When I was a child, I consumed novels until my eyes grew hazy. Once my GCSEs arrived, I demonstrated the stamina of a monk, revising for hours without pause. But in recent years, I’ve observed that ability for intense concentration dissolve into infinite scrolling on my phone. My attention span now shrinks like a snail at the touch of a finger. Engaging with books for enjoyment seems less like sustenance and more like a marathon. And for someone who writes for a profession, this is a occupational risk as well as something that made me sad. I wanted to restore that mental elasticity, to halt the brain rot.

So, about a year ago, I made a modest vow: every time I encountered a word I didn’t know – whether in a novel, an piece, or an overheard conversation – I would research it and record it. Not a thing fancy, no elegant notebook or fountain pen. Just a ongoing record kept, amusingly, on my phone. Each week, I’d spend a few minutes reviewing the collection back in an effort to lodge the vocabulary into my memory.

The record now spans almost 20 pages, and this tiny habit has been quietly life-changing. The payoff is less about peacocking with obscure descriptors – which, to be honest, can make you sound unbearable – and more about the cognitive exercise of the ritual.
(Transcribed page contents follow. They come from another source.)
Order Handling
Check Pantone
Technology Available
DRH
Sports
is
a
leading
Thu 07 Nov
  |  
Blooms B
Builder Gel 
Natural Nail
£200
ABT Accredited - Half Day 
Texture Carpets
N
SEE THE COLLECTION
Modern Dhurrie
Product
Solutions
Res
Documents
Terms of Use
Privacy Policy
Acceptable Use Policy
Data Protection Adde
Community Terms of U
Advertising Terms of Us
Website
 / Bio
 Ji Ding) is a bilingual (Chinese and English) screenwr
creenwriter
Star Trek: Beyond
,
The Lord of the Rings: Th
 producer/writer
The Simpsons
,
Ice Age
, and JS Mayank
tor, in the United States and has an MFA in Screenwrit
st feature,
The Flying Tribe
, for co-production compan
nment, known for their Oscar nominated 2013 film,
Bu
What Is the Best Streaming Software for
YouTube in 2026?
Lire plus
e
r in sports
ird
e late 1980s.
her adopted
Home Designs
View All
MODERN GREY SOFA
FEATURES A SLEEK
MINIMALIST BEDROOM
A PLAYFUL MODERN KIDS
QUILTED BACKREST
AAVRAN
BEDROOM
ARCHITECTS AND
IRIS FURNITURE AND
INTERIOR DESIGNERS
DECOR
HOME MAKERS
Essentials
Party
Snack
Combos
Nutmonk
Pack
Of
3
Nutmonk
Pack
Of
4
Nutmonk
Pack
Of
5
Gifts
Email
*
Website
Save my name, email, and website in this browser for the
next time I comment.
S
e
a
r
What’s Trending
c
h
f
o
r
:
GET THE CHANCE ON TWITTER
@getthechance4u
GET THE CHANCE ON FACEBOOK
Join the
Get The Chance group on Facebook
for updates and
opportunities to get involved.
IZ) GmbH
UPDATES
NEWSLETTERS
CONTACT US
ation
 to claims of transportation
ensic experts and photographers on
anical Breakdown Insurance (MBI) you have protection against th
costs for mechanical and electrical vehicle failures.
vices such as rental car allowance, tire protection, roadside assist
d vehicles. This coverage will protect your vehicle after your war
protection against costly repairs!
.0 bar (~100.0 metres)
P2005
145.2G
Each time I search for and record a term, I feel a faint expansion, as though some underused part of my brain is stirring again. Even if I never use “phantom” in conversation, the very act of noticing, documenting and reviewing it interrupts the drift into inactive, semi-skimmed focus.

Combating the brain rot … The author at her residence, compiling a record of words on her phone.

There is also a diary-keeping aspect to it – it functions as something of a journal, a log of where I’ve been engaging, what I’ve been pondering and who I’ve been listening to.

Not that it’s an simple habit to keep up. It is frequently extremely impractical. If I’m reading on the subway, I have to stop in the middle, pull out my device and type “millennialism” into my digital document while trying not to bump the person squeezed against me. It can reduce my pace to a maddening speed. (The e-reader, with its built-in lexicon, is much kinder). And then there’s the reviewing (which I often neglect to do), conscientiously browsing through my growing vocabulary collection like I’m studying for a word test.

Realistically, I incorporate maybe 5% of these words into my everyday conversation. “Incorrigible” was adopted. “mournful” too. But the majority of them remain like exhibits – appreciated and catalogued but rarely used.

Still, it’s made my thinking much keener. I notice I'm reaching less frequently for the same overused handful of descriptors, and more often for something precise and muscular. Few things are more gratifying than unearthing the exact term you were seeking – like locating the missing puzzle piece that locks the image into place.

At a time when our gadgets siphon off our attention with relentless effectiveness, it feels subversive to use my own as a tool for deliberate thinking. And it has restored to me something I feared I’d forfeited – the pleasure of engaging a mind that, after years of slack browsing, is finally waking up again.

Mark Lee
Mark Lee

A passionate wellness coach and herbalist dedicated to sharing natural health insights.